Smith’s plea comes after a long-running federal investigation into PCA’s predatory practices. The feds allege Smith knowingly directed the hiring of marketing groups, then paid them handsomely – over $40 million in total – to funnel Tricare patients to PCA. This wasn’t legitimate marketing; it was a straight-up payoff for patient referrals, a clear violation of federal law.
According to court documents, Smith claimed he had no involvement in vetting these marketing groups. That claim, however, crumbled under the weight of evidence, including internal PCA records and witness testimony. The feds say Smith routinely met with the marketers, actively negotiating contracts and directing their recruitment efforts. He lied directly to investigators about this involvement, attempting to distance himself from the scheme.

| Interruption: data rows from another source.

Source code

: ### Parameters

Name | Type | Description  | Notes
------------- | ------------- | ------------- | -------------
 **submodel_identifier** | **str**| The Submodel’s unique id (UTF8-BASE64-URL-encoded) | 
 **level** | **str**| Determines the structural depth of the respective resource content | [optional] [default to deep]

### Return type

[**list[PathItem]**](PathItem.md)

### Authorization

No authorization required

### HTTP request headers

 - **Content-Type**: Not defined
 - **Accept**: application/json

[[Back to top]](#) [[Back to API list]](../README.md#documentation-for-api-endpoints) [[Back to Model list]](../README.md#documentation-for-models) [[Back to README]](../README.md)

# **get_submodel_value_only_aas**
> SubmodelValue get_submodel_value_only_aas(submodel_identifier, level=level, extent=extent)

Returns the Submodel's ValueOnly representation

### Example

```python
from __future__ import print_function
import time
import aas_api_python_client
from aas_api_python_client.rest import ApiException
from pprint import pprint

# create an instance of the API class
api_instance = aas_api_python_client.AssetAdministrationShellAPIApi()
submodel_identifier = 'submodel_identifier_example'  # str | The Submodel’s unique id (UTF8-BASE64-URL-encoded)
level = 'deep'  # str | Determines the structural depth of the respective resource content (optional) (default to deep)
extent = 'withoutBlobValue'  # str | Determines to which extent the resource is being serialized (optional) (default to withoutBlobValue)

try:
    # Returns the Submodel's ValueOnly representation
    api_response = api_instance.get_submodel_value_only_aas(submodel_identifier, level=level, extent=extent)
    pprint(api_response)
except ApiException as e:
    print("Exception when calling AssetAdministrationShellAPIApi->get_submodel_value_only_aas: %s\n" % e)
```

This isn’t a lone wolf operation. At least a dozen of PCA’s marketers have already been convicted and sentenced to prison for their participation in the fraud. Some received sentences exceeding 13 years, demonstrating the seriousness with which the feds are treating this case. Smith’s guilty plea suggests he’s hoping for leniency by cooperating with investigators and potentially naming other individuals involved.
The investigation was a multi-agency effort, spearheaded by the Defense Criminal Investigative Service (DCIS) with crucial assistance from the Veterans Affairs-Office of Inspector General, the Food and Drug Administration-Office of Criminal Investigation, and FBI Miami. These agencies worked tirelessly to untangle the complex web of financial transactions and uncover the truth behind PCA’s fraudulent activities.
Smith now faces a maximum sentence of five years in prison. While a sentencing date hasn’t been set, expect federal prosecutors to push for a significant punishment. This case serves as a stark warning: exploiting the healthcare system, especially at the expense of veterans, will not be tolerated. The feds are sending a message – cover-ups won’t work, and accountability will be swift.